Diese kynische Variante von Tell verweist auf die Einigelung im Eigensinn, die sich als Traditionsstrang durch die Schweizer Kunst zieht. Sie reicht von Adolf Wölfli über Fischli/Weiss bis zu Thomas Hirschhorns Aktion im Centre Culturel Suisse in Paris – die prompt vom Parlament instrumentalisiert wurde, um der Pro Helvetia Gelder zu streichen, da diese Gelder nicht hinreichend patriotisch verwendet würden. Die geistige Landesverteidigung, die 1939 vom frontistisch angehauchten Bundesrat Philipp Etter ins Leben gerufen wurde, hat hierzulande eben immer noch Tradition.

Doch jetzt wird in Ausstellungen von Zug bis Aarau die Geburt des Nonsens aus dem «idiotischen» Schweizertum gefeiert und jene Surrealität sinnlich greifbar, die 1968 von der Linken auf die Strasse getragen wurde und heute auch von der Rechten – wohl eher unfreiwillig – zelebriert wird. So etwa in Magdalena Martullo Blochers zum Klassiker gewordenen Englischkurs für Anfänger, der ja auch eine Art dadaistisches Lautgedicht darstellt.

Enthirnung total: Ubu und Trump

Doch unser Lachen beim Blick in Martullos «Nonsensolog» auf Youtube oder Trumps Tritte in alle erdenklichen Fettecken verkennt eine raffinierte Strategie der Gesellschaft des Spektakels, die uns vom Wesentlichen ablenkt und ausgerechnet am Fuss des Monte Verità greifbar wurde: Nicht fern vom Ort, wo einst Dadaisten und Naturisten von einer besseren Welt träumten, traf Steve Bannon auf seiner Werbetour durch Europa zum Lunch den Polit-Financier Tito Tettamanti, bevor er in Zürich Benito Mussolini als grossen Staatsmann feierte und mit grob geklöppelter Formulierungshilfe Christoph Blocher als Trump avant la lettre hochleben liess.

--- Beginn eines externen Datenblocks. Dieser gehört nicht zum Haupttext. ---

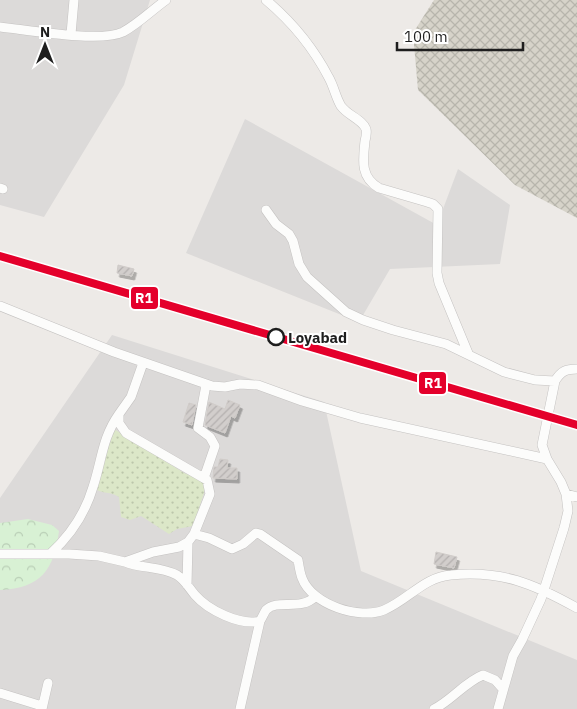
<svg xmlns="http://www.w3.org/2000/svg" width="577" height="709" viewBox="0 0 577 709" font-family="'IBM Plex Sans',sans-serif">
<style>
.residential{fill:#dcdad9}
.construction{fill:url(#construction-cross-hatch)}
.grass{fill:url(#grass-dots)}
.park{fill:url(#park-crowns)}
.building{fill:url(#building-hatch);stroke:#d0ccc9;filter:url(#shadow)}
.lines{fill:none;stroke-linecap:round;stroke-linejoin:round}
.minor-casing{stroke:#c4c2c1;stroke-width:10}
.minor{stroke:#fcfcfb;stroke-width:9}
.rail-1-casing{stroke:#fff;stroke-width:11}
.rail-1{stroke:#e4002b;stroke-width:8}
.stop-dot{fill:#fff;stroke:#1e1e1e;stroke-width:2.5}
.labels{text-anchor:middle;dominant-baseline:central;stroke-width:4;stroke-linejoin:round;paint-order:stroke}
.stop-label{font-size:15px;font-weight:bold;fill:#1e1e1e;stroke:#fff;text-anchor:start}
.line-badge{stroke:#fff;stroke-width:2}
.badge-label{font-size:14px;text-anchor:middle;font-weight:bold;fill:#fff}
</style>
<defs>
<pattern id="construction-cross-hatch" width="8" height="8" patternUnits="userSpaceOnUse" patternTransform="scale(1.25)"><rect width="8" height="8" fill="#d6d3c9"/><path d="M0 0l8 8M0 8l8-8" fill="none" stroke="#b7b5ac"/></pattern>
<pattern id="grass-dots" width="8" height="8" patternUnits="userSpaceOnUse" patternTransform="scale(1.25)"><rect width="8" height="8" fill="#dce7c8"/><path d="M2 2h.1M6 6h.1" fill="none" stroke="#bcc6ab" stroke-width="1.8" stroke-linecap="round"/></pattern>
<pattern id="park-crowns" width="20" height="18" patternUnits="userSpaceOnUse" patternTransform="scale(1.25)"><rect width="20" height="18" fill="#d8f1d4"/><path d="M2 6a3 3 0 1 1 6 0M12 15a3 3 0 1 1 6 0" fill="none" stroke="#b9ceb6"/></pattern>
<pattern id="building-hatch" width="6" height="6" patternUnits="userSpaceOnUse" patternTransform="scale(1.25)"><rect width="6" height="6" fill="#d2cecc"/><path d="M-1 1l2-2M0 6l6-6M5 7l2-2" fill="none" stroke="#b4b0af"/></pattern>
<filter id="shadow"><feDropShadow dx="2.5" dy="4" stdDeviation="0" flood-color="#0004"/></filter>
</defs>
<rect width="100%" height="100%" fill="#edeae7"/>
<path class="residential" d="M0,0H150L124,85L44,217L0,205Z
M245,119L437,225L458,169L510,205L500,264L390,269L359,322L186,253Z
M112,335L324,402L361,571L577,660V709H0V498Z"/>
<path class="construction" d="M434,0H577V218L515,185L418,90L413,33Z"/>
<path class="grass" d="M114,429L184,473L204,480V493L193,526L177,529L169,534L141,516L130,520L121,517L119,497C110,491 103,494 95,489Z"/>
<path class="park" d="M28,519L52,525L59,531C54,570 41,588 0,590V523Z"/>
<path class="building" d="M118,265L134,269L132,276L117,273Z
M228,400L240,405L235,418L231,416L225,433L205,425L209,402L225,409Z
M189,403L196,405L192,425L183,422Z
M220,459L228,460L227,468H237V479L213,478L214,467H218Z
M436,552L457,557L454,568L434,564Z"/>
<g class="lines">
<defs>
<path id="minor" d="M266,0C291,21 314,49 329,78C334,87 336,98 341,106C347,115 363,120 366,129C367,133 366,137 365,141C363,160 360,177 379,188L427,202L433,204L438,209L437,273L439,283L468,353
M0,27C28,30 100,43 123,32C138,24 152,10 166,0
M71,34L74,0
M0,188L3,189
M266,210L276,224L289,234L293,241L299,264L307,277L346,312L363,320L393,330L446,344L504,372L535,380L555,381
M0,306L114,352L212,386L225,387L240,384L258,385L302,401L360,418L547,459
M204,478L215,446L210,437L198,428L206,385
M566,494L577,497
M194,534L209,538L232,549L243,544L256,533L260,534L298,560C299,566 300,573 302,578C312,605 360,620 384,610C408,600 424,577 451,575C502,570 534,584 577,608
M0,554H69L99,556L125,562L153,552L179,547L188,542L194,534L210,494L207,480L126,433L119,423V414L131,397L143,363
M50,554C71,535 85,514 93,487C102,460 102,438 119,414
M125,562C142,569 160,566 177,575C185,580 189,588 195,595C208,610 240,626 260,621C262,618 264,613 266,610C278,598 300,612 316,596
M187,585L188,542
M0,693L42,706
M42,709L48,683
M240,709L260,621
M434,709C452,700 465,682 483,675L495,680L503,689
M498,709L513,656L522,640L541,599L564,528L568,511L566,494L561,482L547,459L542,445L555,381C561,371 566,369 577,369"/>
</defs>
<use href="#minor" class="minor-casing"/>
<use href="#minor" class="minor"/>
<defs>
<path id="rail-1" d="M0,256L577,425"/>
</defs>
<use href="#rail-1" class="rail-1-casing"/>
<use href="#rail-1" class="rail-1"/>
</g>
<circle class="stop-dot" cx="276" cy="337" r="8"/>
<g class="labels">
<g class="stop-label">
<text x="288" y="337">Loyabad</text>
</g>
</g>
<g class="line-badge">
<rect x="130" y="286" width="29" height="24" rx="5" fill="#e4002b"/>
<rect x="418" y="371" width="29" height="24" rx="5" fill="#e4002b"/>
</g>
<g class="badge-label">
<text x="144" y="303">R1</text>
<text x="433" y="388">R1</text>
</g>
<g transform="translate(45 45)" stroke="#ffffff" stroke-width="4" paint-order="stroke">
<path d="M0-4L9 19L0 12L-9 19Z" fill="#1e1e1e"/>
<text y="-8" font-size="14" font-weight="bold" text-anchor="middle" fill="#1e1e1e">N</text>
</g>
<path d="M397 42v8h126v-8" fill="none" stroke="#1e1e1e" stroke-width="2.5"/>
<text x="404" y="42" font-size="15" fill="#1e1e1e" stroke="#ffffff" stroke-width="4" paint-order="stroke">100 m</text>
</svg>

Die Dadaisten haben uns schon früh die Folie geliefert, vor deren Hintergrund wir bis heute faschistische Tendenzen entlarven können: Sie führten 1916 im Zürcher Cabaret Voltaire Alfred Jarrys Stück «König Ubu» auf, dessen Titelheld alle Andersdenkenden seiner «Enthirnungsmaschine» ausliefert. Er unterhält seine enthirnten Untertanen, indem er mal in die Rolle des Königs, mal in die des Sklaven schlüpft. Er entlarvt die Ideologie von Herr und Knecht, von links und rechts genauso als eitles Rollenspiel und verlässt die Bühne stets als Sieger. Dieser Ubu beherrscht heute bekanntlich unsere Flachbildschirme mit frisch gefärbter Haartolle. Auch Trump höhlt schamlos die eigene Partei und alle ideologische Kohärenz aus. Auch er steht im ausschliesslichen Dienst seiner eigenen Interessen und lebt, wie man gerade wieder in der «New York Times» über die Steuerbetrügereien seines Vaters lesen konnte, von den undurchsichtigen Geldströmen der schon von Ubu gefeierten «Pfuinanzkraft».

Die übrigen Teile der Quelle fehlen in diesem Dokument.